§ WORK INSTRUCTIONS:
- A) Please quote the blog post from "The thing about" to "when I did.".
- B) In the blog post, how many years had passed when the writer emailed the former best friend to say hi?

═════ QUOTED PASSAGE ═════

I was on myspace looking at the people who went to my high school and I went to the grade my brother graduated from. I found some girl with the name "Fitzy" and I thought maybe she was the sister of the girl who was my best friend in middle and high school. So I emailed her to ask her if that was her name. She wrote me back to say it was and wanted to know who I was.
I told her that her sister used to be my best friend and her brother was my bf in 7th grade. She wrote back and said she remembered me. That's cool. She told me a little of what her sister is up to and told me which school she now works at. So I went to that school website and looked in the faculty email list. I found her!
So I sent her an email to say hi and to see what was up... 11 years later! Finally today she wrote me back. That put a smile on my face LOL She found me on myspace and put in a friend request to me. Of course, I accepted. She SO looks the same. LOL It's wild.
The thing about this girl is that it was my boyfriend that came between us. He was very controlling and emotionally abusive. He went to a different high school than us, but knew several people who went there. He never let me talk to other dudes. He was very strict about that. He said that some of his friends are in my classes, and he won't tell me who, and they report back to him when I talk to other dudes. I'm also a very honest person and I would confess when I did.

═════ RECORD EXCERPTS ═════

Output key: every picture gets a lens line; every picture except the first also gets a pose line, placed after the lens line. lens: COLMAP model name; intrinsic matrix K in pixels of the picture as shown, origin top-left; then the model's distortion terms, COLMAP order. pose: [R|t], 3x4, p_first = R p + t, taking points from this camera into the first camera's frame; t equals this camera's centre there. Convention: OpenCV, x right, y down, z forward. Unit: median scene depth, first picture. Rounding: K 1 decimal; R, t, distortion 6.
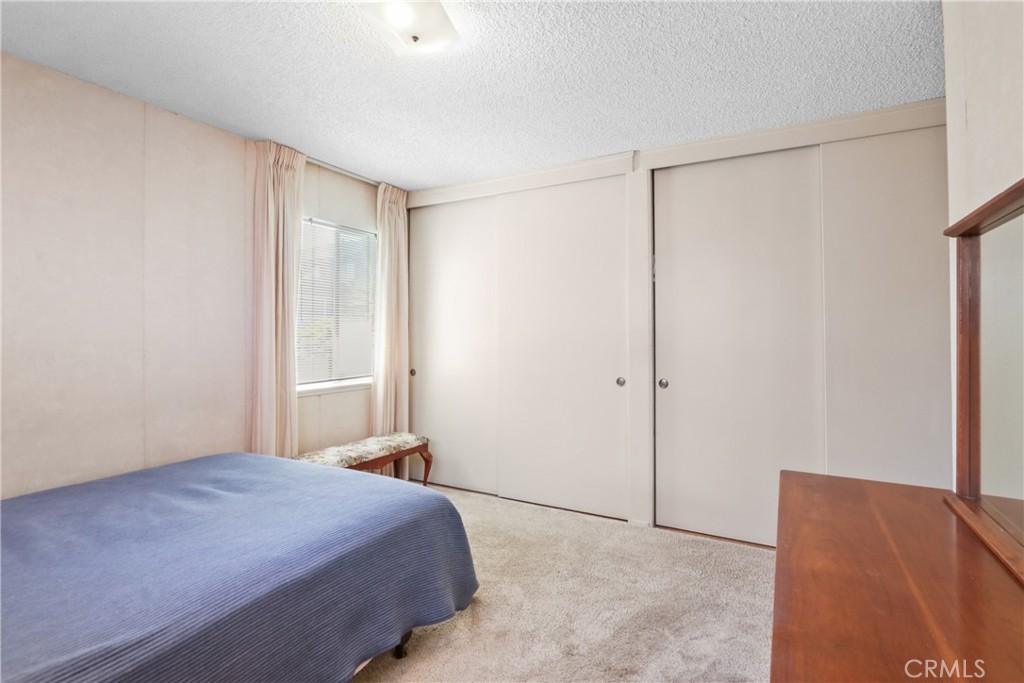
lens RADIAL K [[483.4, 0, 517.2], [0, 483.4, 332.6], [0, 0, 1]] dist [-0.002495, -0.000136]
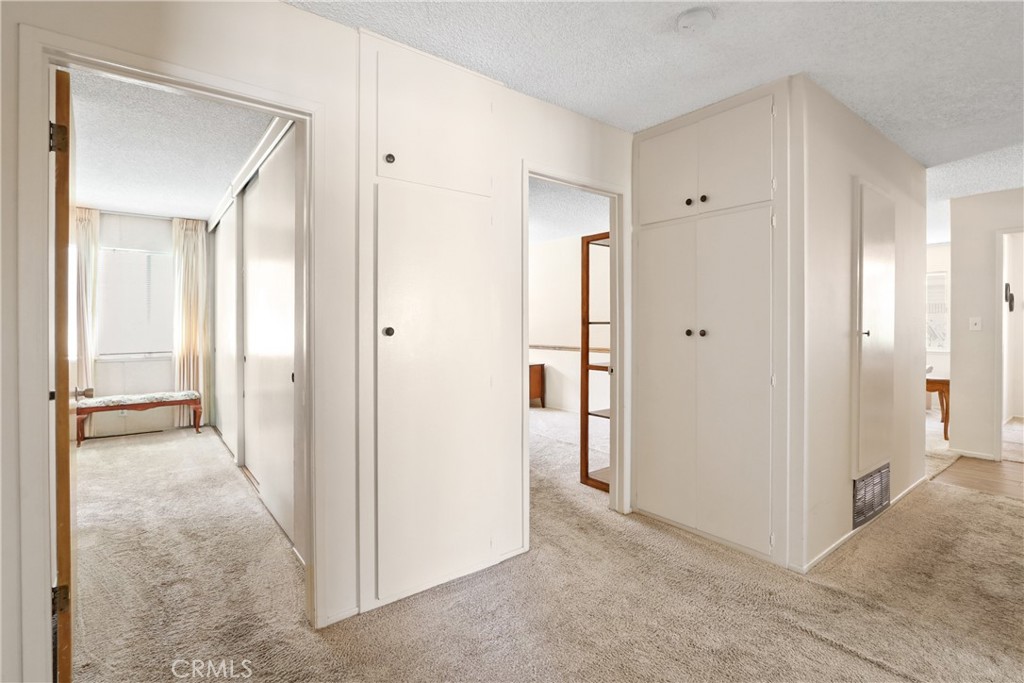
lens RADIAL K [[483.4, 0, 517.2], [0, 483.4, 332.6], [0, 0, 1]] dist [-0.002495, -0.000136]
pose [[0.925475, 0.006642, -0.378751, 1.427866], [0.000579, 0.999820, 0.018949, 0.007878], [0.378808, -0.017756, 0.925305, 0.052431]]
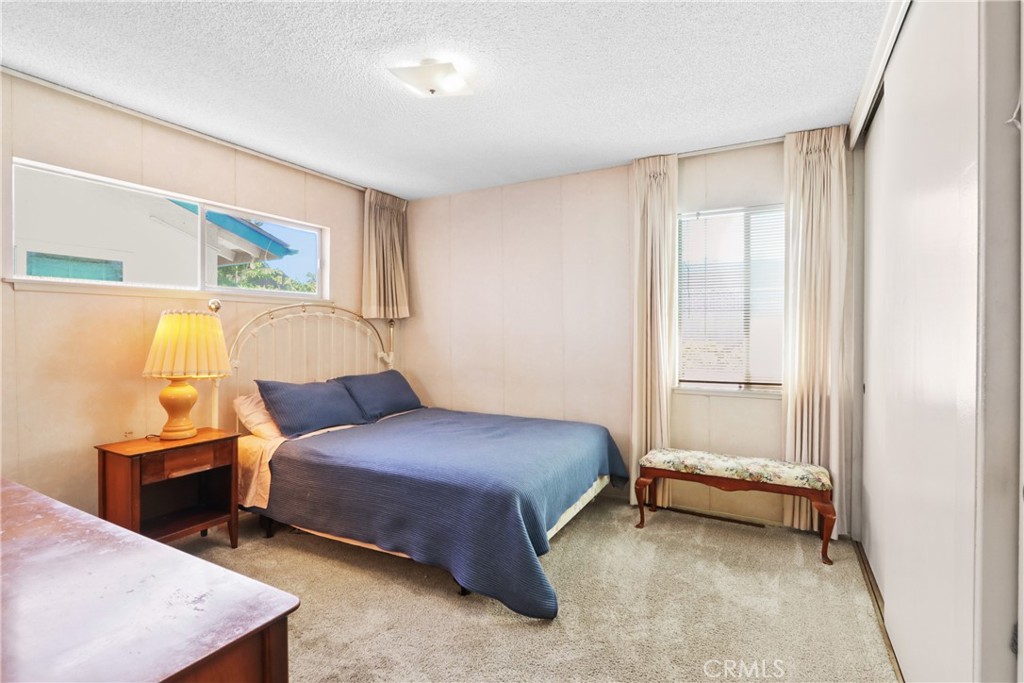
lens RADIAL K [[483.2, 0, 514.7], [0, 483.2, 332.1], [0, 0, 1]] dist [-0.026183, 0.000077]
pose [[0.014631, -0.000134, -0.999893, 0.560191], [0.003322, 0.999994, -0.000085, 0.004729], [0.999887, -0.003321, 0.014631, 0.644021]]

═════

§ EXPECTED RESPONSES:
- A)
The thing about this girl is that it was my boyfriend that came between us. He was very controlling and emotionally abusive. He went to a different high school than us, but knew several people who went there. He never let me talk to other dudes. He was very strict about that. He said that some of his friends are in my classes, and he won't tell me who, and they report back to him when I talk to other dudes. I'm also a very honest person and I would confess when I did.

- B) 11 years.